Junior throws his fork down. “I’m not moving again,” he says. “I’ll stay with George. He said I could.”
“Calm down,” Gena says. “Nobody’s talking about moving.”
“We could all just stay here and Dad could go live in another city.” Bradley sounds more reasonable. “A lot of players do that.”
“Just settle down.” Gena tries to follow her own advice. “I’ll talk to your father and we’ll figure it out. We want you boys to stay here and finish high school if at all possible. We’ve already talked about that.”
That calms them down, but their fur stays prickly. They ask to be excused when they’re done, and both run off upstairs to work on homework. I take Junior’s chair, across from Lee and next to Gena, and we drink a little more wine because Gena’s still hoping Fisher will come to dinner.
“What was it really about?” she asks in a low voice, when we all have full glasses again.
“The team wants him to retire,” I say. “He doesn’t want to.”
“Oh.” She relaxes and smiles. “That’s not so bad. If he retires, we can just stay here.”
“He’s not really interested in retirement.” I weigh how much of our conversation to tell her. “He thinks he can play another couple years.”
“Why does the team want him to retire? His contract’s not that bad.” Lee, ever sharp, leans forward across the table.
“There’s some…” I look between the two of them, then at my fox. “She knows what you told me about, right?”
“She’s the one who found it.”
“Yeah, well…it’s just a guess, but I wonder if the team found out about it somehow.
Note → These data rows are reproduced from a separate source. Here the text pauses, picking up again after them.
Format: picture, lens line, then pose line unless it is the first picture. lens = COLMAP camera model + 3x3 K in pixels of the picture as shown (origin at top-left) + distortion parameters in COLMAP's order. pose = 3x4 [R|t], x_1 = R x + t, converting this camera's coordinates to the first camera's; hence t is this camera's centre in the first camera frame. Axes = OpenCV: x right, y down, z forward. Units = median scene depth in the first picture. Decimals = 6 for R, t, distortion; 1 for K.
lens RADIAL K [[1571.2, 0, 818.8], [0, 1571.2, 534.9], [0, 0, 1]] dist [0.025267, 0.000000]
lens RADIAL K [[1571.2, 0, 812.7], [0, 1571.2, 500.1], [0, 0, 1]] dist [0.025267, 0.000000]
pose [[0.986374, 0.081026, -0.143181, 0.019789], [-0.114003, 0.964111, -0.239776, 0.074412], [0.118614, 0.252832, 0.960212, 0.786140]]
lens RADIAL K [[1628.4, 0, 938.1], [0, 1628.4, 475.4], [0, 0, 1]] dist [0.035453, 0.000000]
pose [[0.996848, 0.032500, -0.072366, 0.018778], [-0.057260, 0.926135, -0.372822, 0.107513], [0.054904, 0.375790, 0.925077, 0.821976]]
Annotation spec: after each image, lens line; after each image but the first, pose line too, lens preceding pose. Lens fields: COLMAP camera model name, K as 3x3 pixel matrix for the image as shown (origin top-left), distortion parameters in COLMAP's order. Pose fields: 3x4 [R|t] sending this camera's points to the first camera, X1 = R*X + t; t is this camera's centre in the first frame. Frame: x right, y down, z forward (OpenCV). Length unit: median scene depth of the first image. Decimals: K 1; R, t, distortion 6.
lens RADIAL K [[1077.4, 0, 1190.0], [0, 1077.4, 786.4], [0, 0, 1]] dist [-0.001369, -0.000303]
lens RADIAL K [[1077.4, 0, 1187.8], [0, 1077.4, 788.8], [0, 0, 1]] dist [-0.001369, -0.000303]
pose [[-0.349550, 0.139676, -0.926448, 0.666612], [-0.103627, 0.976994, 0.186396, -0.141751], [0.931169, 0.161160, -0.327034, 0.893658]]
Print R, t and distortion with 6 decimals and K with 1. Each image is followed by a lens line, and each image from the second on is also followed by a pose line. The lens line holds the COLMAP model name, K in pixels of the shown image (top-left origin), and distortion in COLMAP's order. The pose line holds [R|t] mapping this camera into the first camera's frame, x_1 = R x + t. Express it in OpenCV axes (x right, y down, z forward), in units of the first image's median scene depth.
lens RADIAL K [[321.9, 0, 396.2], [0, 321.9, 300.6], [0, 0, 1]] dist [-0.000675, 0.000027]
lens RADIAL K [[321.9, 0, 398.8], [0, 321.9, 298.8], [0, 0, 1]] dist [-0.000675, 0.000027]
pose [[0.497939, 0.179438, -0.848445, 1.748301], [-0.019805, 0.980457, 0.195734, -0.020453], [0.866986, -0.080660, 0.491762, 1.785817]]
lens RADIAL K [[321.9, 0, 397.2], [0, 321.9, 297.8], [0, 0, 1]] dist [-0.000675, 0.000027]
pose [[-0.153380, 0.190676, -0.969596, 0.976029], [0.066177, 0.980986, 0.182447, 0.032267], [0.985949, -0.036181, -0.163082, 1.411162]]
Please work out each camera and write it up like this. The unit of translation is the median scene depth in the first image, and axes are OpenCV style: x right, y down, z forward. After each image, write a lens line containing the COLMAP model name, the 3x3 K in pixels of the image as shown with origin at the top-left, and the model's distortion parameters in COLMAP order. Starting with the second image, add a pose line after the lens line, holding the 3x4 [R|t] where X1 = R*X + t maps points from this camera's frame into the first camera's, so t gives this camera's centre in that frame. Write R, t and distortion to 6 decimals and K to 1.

Rodriguez’s e-mail sounded like there’d be a media thing, something embarrassing, if Fisher doesn’t retire.”
Gena sags and drops her head into her paws. “Oh, no,” comes muffled between her fingers.
Lee rubs his whiskers. “Would retirement be so bad right now
?” he says quietly. “Gena, you have enough money set aside, right?”
“He’s going to hate it.” She lifts her head and steeples her paws in front of her nose. “He’s already hit Bradley, and this won’t make anything easier. At least the boys are at school most of the time.”
Lee and I exchange looks, but can’t think of anything to say. His ears perk a moment later, and then I catch Fisher stomping through the living room again. He comes in and sits down at the dining room table at the far end from Gena, eyes the steaks, and grabs one. Without saying a word to any of us, he cuts and eats a bite, then another.
“How is it?” Gena asks.
Fisher takes another bite. “Lukewarm,” he says while chewing.
Silence sets over the table, broken only by Fisher’s eating. He eats about half the steak and then looks up at us. “Well?” he says. “What were you talking about? It was me, wasn’t it?” He glares at Dev. “Just came in and told them right away, huh?”
“I told them you were offered retirement by the team.” I bristle back at him. “They asked why you wanted to talk to me. What was I supposed to say?”
“You coulda said it was private.”
“Yeah, well.” Gena looks even sadder, and it makes me angry even though I know it’s not my place. “I assume you woulda told Gena eventually, and I tell Lee everything. We waited ’til your cubs were upstairs.”
At the mention of the boys, he stops eating. “Good,” he says. “They don’t need to know about this yet.”
“They’re afraid we’re going to move.” Gena says it slowly.
We all wait for Fisher to say that they’re not going to move, but he just takes another bite of steak. “If another team makes me an offer…”
“We can’t move the boys again. If it comes to that, maybe we could stay here and you could go—”
Fisher shoves his chair back. “Yeah, maybe that would be better. You think? You going to live without me while they finish high school? That’s…” He snaps his jaw shut, stands up, and walks into the kitchen.